I know this isn’t perfect: the evidence is always going to be limited, it takes time to get all this stuff into a sim, one side or the other can claim bias (which is why I think this needs to be done by an independent third party), it takes money…and even if 100 out of 100 police officers with similar or greater expertise do the same thing in the sim, you’ll still have people who will argue that this represents a systematic wrong: the officers should be better trained, or issued additional equipment, or shouldn’t be out there enforcing that particular law anyway.
Also, if the shooting is controversial enough, it might be hard to keep information from bleeding through to the test subjects and influencing them. And differences in policy between departments might be a factor, too.
But it does seem like this could be a potentially useful investigative tool for the really controversial shootings. What am I missing? Anyone? Tell me in comments how stupid I am about this. Or pistol caliber carbines.
I agree that running simulations on this would be interesting academically, but might not be as statistically relevant as hoped.

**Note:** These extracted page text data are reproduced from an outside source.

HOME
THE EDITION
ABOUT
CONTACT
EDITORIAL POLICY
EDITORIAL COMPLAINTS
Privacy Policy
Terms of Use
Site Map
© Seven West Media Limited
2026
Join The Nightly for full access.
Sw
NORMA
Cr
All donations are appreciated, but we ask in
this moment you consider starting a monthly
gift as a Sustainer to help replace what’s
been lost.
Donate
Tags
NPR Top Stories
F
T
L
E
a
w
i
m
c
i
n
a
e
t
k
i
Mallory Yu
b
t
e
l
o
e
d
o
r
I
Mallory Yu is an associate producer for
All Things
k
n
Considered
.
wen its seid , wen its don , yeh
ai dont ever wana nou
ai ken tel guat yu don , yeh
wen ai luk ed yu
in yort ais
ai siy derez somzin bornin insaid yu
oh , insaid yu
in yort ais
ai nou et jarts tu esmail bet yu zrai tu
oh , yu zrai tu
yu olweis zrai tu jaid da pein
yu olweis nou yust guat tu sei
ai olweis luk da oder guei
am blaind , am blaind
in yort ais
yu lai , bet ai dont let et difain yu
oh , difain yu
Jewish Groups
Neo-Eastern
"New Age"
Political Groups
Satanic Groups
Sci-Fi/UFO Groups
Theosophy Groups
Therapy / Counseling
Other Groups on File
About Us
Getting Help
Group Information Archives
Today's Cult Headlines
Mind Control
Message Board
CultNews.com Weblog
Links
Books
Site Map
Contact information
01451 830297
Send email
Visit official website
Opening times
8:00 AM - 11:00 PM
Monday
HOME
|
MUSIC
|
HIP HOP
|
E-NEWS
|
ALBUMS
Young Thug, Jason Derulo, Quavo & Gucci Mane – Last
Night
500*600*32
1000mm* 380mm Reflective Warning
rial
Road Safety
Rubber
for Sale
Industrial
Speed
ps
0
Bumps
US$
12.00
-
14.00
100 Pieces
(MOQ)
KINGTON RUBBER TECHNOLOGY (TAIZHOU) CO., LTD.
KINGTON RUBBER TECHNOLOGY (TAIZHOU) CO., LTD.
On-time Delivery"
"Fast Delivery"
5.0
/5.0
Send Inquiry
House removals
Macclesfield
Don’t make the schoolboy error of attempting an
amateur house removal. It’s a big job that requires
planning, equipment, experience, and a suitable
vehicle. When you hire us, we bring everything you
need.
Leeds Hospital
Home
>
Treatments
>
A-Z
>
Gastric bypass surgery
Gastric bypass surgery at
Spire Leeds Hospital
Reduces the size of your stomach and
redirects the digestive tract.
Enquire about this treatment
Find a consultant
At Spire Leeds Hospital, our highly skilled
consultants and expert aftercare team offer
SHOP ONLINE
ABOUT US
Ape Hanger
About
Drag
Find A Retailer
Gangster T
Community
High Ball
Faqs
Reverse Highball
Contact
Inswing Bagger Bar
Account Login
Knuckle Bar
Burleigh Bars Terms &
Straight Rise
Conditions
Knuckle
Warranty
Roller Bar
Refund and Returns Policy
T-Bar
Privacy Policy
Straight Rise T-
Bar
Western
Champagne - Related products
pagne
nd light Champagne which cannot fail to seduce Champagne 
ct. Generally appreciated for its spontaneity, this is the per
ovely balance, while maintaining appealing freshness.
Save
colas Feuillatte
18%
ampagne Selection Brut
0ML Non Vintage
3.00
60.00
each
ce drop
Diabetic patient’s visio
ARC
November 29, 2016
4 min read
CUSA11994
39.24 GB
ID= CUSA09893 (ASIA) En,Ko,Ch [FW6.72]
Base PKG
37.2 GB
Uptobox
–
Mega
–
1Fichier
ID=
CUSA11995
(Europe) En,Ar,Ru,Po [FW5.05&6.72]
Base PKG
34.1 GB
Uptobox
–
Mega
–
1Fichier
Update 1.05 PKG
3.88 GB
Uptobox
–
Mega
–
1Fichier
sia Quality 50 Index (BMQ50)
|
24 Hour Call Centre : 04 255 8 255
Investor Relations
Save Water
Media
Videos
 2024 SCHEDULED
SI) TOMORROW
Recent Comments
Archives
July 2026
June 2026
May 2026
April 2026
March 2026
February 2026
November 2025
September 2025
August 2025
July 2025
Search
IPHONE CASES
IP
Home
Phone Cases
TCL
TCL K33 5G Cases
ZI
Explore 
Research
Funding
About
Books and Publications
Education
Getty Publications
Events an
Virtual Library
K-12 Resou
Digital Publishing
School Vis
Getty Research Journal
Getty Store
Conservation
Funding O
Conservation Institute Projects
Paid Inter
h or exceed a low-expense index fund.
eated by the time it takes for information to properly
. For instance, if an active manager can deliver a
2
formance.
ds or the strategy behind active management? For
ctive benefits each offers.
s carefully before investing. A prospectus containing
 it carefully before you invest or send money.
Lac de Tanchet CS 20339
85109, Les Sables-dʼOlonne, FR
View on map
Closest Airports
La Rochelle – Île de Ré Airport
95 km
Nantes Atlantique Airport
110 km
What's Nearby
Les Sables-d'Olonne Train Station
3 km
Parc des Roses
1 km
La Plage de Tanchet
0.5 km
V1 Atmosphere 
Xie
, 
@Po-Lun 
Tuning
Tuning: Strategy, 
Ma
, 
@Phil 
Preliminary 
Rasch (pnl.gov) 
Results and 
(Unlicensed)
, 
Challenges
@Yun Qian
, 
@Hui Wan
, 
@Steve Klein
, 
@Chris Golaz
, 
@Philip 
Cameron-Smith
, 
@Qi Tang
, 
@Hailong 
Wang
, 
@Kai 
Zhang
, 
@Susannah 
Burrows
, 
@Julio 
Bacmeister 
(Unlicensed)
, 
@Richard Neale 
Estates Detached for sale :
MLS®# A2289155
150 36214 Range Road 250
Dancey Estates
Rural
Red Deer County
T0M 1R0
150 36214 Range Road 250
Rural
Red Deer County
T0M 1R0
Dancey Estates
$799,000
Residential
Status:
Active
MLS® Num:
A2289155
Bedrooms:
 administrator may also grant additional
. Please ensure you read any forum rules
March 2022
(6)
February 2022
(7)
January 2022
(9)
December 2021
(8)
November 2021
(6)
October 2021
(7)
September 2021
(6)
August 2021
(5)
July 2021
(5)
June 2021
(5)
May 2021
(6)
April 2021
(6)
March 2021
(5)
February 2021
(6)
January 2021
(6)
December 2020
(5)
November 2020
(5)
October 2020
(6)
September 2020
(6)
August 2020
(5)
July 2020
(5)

You mentioned aviation, and simulators, which pressed several of my buttons too.
In the investigation of the 1985 crash of JAL flight 123, which I occasionally re-study, I recall that they put experienced pilots into a 747 simulator and threw the situation at them.
JAL 123 had experienced a tail strike in 1978 which was repaired improperly, leading to a growing fracture of the rear bulkhead that had been affected. After seven years of service, on a routine flight when the aircraft reached 24,000 feet, the bulkhead failed, depressurizing the aircraft and blowing out the vertical stabilizer – the tail rudder, if you will – and causing catastrophic damage to the hydraulic systems. All of them. The 747 model operating JAL 123 had four for redundancy, and any one of them could drive the control surfaces. A grainy photo of JAL 123, already stricken, reveals the complete lack of a vertical stabilizer.
They tried the simulator experiment several times, and no crew remained aloft for more than five minutes. Some crews exited the simulator shaking, so goes the account. The crew of JAL 123 kept their ship aloft for 32 minutes from the point of failure.
It’s academically very interesting. It may show the incredible skill that the actual crew of the aircraft had. It may instead show that the adrenaline, and intense desire to survive, actually changes the variables that a simulator (or its crew) can reproduce.
There are other parts of the crash and its aftermath that are of interest, even musically (!), but not relevant to this discussion, so I’ll leave that at that.
As you know, the officers who prepared students for their time in the simulator, and officers who presented dashcam videos of critical incidents in class, are careful to explain that there’s a difference between supervisors and investigators watching video footage of one view of the scene, and being the officer on scene. Even with multiple views from different dashcams, it is difficult to get a complete picture – just a better one. The officer on scene is also experiencing the adrenaline and other physiological effects of someone who is in the critical incident, fighting some responses while encouraging the trained responses to keep him/her in control and attempting to minimize risk.
As for the police simulator, I agree with you wholeheartedly about it needing money. From a knee-jerk IT viewpoint, any attempt to reproduce a police scenario in a simulator would have to be based on newer software than we’ve been exposed to.